Copy the lines below exactly, from the line containing "order: Piperales" up to and including the final line of the items.

INPUT DATA:
>>>

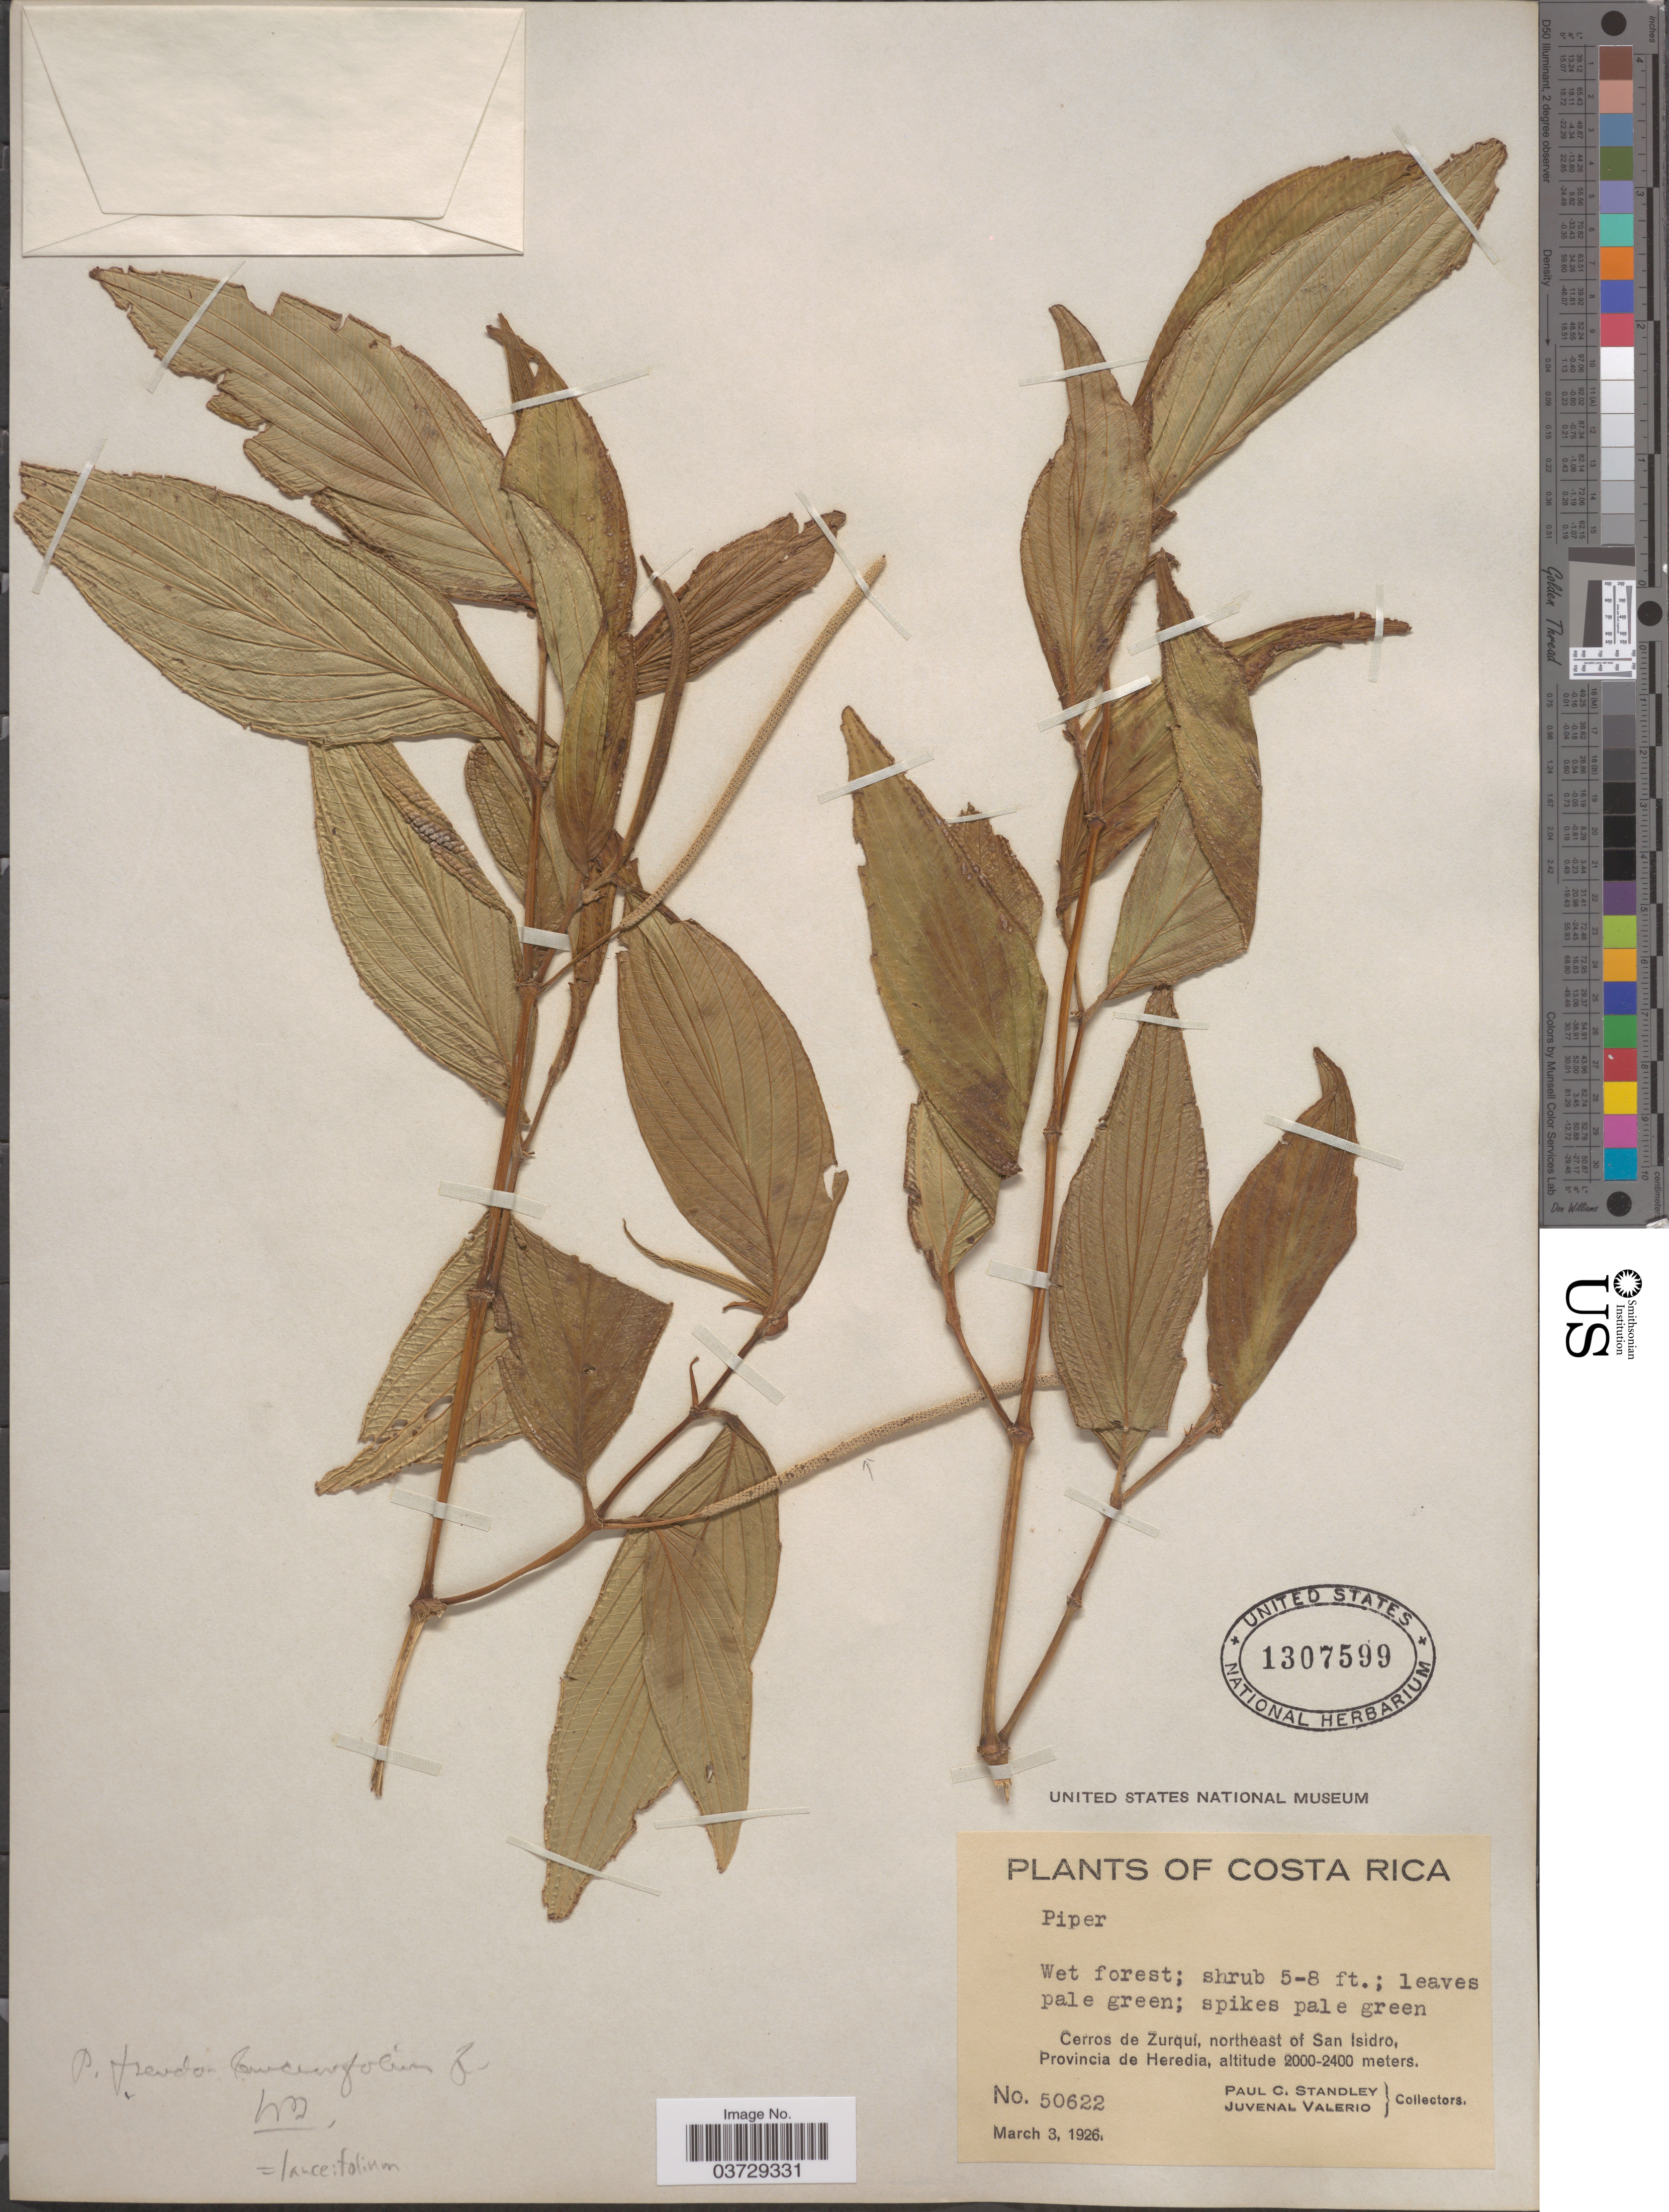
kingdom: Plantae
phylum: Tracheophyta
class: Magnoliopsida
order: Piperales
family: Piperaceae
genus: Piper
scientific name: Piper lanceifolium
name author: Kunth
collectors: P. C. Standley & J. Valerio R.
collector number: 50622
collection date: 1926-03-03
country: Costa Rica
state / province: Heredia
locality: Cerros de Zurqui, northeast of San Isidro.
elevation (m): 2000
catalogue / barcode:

<<<

TASK RESULT:
order: Piperales
family: Piperaceae
genus: Piper
scientific name: Piper lanceifolium
name author: Kunth
collectors: P. C. Standley & J. Valerio R.
collector number: 50622
collection date: 1926-03-03
country: Costa Rica
state / province: Heredia
locality: Cerros de Zurqui, northeast of San Isidro.
elevation (m): 2000
catalogue / barcode:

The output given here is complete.